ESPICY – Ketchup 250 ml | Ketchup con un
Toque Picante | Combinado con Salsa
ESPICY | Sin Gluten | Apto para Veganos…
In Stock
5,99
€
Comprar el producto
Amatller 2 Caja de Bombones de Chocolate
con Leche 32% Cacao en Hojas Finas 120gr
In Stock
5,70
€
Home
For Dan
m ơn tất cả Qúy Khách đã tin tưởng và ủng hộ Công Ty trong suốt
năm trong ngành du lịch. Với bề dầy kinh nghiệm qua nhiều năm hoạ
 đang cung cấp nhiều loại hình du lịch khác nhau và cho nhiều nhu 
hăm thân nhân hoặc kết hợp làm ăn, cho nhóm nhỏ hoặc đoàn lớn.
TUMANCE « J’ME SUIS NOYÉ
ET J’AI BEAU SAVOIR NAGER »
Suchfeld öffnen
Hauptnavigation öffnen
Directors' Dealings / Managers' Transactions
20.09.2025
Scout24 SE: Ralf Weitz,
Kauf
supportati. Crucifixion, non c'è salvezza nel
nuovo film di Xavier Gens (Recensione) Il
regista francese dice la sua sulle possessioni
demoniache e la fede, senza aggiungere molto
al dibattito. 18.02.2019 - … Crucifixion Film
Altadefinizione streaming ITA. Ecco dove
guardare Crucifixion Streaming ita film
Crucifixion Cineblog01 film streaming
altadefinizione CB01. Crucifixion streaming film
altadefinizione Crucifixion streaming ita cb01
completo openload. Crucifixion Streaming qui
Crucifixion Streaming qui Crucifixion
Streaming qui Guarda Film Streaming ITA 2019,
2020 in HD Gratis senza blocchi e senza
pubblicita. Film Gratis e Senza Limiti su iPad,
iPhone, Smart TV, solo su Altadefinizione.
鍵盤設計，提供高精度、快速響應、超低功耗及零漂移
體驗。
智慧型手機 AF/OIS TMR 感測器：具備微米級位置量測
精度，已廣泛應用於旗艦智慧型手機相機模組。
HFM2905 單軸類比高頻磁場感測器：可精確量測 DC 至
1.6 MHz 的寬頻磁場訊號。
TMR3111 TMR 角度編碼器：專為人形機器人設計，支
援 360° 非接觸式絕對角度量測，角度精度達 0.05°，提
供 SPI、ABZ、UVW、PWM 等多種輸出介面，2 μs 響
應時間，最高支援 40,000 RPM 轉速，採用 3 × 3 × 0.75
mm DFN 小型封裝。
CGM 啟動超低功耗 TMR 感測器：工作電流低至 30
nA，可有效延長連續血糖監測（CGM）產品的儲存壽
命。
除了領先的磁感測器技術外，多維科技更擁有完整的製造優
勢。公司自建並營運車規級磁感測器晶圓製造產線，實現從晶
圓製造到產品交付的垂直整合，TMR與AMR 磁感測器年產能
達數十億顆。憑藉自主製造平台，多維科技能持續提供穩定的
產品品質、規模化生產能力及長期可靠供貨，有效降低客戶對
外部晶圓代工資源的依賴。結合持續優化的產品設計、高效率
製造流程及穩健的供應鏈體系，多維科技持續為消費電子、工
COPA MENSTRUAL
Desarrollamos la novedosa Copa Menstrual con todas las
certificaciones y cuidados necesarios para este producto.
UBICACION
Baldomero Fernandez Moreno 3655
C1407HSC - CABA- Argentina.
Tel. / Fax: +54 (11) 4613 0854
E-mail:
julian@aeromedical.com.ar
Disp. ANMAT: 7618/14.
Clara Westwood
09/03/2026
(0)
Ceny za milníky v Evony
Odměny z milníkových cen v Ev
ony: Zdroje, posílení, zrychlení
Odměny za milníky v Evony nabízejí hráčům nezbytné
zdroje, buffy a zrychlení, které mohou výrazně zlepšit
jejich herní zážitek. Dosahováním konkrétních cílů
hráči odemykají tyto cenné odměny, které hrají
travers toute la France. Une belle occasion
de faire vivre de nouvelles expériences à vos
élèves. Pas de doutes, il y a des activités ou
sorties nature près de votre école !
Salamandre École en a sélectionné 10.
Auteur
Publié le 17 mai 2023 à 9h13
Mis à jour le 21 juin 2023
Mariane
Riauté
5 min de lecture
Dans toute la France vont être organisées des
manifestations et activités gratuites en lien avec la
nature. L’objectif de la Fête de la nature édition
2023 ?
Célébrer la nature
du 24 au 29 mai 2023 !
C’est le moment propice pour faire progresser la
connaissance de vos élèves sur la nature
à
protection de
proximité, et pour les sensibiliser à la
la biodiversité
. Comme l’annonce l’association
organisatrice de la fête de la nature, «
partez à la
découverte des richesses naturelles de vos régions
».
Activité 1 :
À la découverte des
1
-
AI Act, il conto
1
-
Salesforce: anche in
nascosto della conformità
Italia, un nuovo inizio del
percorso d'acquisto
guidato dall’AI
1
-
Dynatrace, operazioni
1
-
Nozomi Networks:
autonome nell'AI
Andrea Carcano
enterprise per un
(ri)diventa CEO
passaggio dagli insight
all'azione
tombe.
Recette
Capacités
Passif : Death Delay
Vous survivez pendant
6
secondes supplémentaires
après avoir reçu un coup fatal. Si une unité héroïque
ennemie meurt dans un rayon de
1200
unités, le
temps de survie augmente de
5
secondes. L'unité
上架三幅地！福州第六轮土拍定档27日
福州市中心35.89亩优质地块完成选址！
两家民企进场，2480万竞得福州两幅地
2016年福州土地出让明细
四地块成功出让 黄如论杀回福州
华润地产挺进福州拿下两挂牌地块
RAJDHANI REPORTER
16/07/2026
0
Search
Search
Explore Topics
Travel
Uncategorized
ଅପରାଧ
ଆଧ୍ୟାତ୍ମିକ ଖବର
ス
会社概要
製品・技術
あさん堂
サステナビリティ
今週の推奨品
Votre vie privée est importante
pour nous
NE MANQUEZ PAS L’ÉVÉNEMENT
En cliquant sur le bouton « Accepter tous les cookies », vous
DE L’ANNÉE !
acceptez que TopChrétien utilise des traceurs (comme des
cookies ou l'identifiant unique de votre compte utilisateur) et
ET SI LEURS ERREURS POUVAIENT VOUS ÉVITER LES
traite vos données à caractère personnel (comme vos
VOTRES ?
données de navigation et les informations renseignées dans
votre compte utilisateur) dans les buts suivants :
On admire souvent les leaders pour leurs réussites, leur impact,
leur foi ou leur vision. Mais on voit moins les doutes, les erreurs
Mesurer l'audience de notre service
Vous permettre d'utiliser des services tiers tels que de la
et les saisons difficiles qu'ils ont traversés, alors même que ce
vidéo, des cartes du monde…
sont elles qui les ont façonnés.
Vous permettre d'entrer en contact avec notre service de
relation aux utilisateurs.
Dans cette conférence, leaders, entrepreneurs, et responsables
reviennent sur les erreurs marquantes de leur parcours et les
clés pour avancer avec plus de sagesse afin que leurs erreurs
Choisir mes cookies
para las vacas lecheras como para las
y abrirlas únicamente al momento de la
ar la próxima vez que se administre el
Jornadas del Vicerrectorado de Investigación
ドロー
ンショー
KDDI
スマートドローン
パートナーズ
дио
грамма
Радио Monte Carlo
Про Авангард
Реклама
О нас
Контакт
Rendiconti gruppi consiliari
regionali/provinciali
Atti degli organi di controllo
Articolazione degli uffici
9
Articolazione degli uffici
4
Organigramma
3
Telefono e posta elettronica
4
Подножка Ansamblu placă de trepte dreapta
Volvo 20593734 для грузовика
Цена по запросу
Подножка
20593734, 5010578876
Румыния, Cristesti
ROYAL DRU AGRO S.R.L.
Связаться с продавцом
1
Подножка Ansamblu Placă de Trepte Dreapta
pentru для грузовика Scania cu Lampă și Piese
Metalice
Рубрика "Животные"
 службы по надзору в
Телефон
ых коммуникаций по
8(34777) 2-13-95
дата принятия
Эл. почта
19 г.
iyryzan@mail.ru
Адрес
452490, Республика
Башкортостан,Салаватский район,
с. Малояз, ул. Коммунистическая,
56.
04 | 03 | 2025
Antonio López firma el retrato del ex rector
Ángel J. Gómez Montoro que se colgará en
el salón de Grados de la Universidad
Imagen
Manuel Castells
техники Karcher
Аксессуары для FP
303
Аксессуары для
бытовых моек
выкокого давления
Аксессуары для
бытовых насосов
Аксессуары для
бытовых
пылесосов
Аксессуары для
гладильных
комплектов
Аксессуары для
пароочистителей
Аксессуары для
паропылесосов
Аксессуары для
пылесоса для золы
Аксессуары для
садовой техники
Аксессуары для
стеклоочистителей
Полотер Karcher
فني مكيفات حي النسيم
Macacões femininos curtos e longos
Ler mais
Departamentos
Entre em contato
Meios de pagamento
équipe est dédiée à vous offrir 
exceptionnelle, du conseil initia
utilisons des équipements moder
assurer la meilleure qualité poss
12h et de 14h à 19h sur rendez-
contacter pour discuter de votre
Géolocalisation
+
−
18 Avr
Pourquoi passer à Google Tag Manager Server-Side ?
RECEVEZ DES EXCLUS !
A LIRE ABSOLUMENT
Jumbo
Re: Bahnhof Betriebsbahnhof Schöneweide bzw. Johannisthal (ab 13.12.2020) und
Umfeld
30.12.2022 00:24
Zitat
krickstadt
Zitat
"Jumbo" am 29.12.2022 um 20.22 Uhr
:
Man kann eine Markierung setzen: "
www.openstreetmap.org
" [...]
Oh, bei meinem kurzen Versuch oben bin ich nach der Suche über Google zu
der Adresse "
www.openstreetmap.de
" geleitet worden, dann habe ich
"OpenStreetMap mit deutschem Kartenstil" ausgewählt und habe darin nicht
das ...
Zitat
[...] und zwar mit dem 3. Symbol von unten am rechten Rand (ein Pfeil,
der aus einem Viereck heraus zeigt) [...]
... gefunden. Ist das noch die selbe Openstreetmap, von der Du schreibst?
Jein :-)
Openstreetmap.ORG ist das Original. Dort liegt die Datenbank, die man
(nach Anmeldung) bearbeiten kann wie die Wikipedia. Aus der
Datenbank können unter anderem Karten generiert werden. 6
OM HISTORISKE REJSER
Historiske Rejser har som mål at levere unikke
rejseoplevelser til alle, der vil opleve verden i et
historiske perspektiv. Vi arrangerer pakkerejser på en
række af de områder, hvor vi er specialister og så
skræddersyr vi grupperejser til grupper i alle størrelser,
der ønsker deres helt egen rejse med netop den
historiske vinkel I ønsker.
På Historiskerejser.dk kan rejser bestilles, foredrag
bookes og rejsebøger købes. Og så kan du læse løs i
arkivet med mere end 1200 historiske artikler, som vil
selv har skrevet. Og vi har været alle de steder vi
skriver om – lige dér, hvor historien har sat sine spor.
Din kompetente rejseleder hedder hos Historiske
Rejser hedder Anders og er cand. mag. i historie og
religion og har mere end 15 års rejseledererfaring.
______________________________
ACTIVITY - Among the lines above, find the one with "sorties nature près de votre école !" and the one with "après avoir reçu". Quote both and everything between them, exactly.

RESPONSE TO THE EXERCISE -
sorties nature près de votre école !
Salamandre École en a sélectionné 10.
Auteur
Publié le 17 mai 2023 à 9h13
Mis à jour le 21 juin 2023
Mariane
Riauté
5 min de lecture
Dans toute la France vont être organisées des
manifestations et activités gratuites en lien avec la
nature. L’objectif de la Fête de la nature édition
2023 ?
Célébrer la nature
du 24 au 29 mai 2023 !
C’est le moment propice pour faire progresser la
connaissance de vos élèves sur la nature
à
protection de
proximité, et pour les sensibiliser à la
la biodiversité
. Comme l’annonce l’association
organisatrice de la fête de la nature, «
partez à la
découverte des richesses naturelles de vos régions
».
Activité 1 :
À la découverte des
1
-
AI Act, il conto
1
-
Salesforce: anche in
nascosto della conformità
Italia, un nuovo inizio del
percorso d'acquisto
guidato dall’AI
1
-
Dynatrace, operazioni
1
-
Nozomi Networks:
autonome nell'AI
Andrea Carcano
enterprise per un
(ri)diventa CEO
passaggio dagli insight
all'azione
tombe.
Recette
Capacités
Passif : Death Delay
Vous survivez pendant
6
secondes supplémentaires
après avoir reçu un coup fatal. Si une unité héroïque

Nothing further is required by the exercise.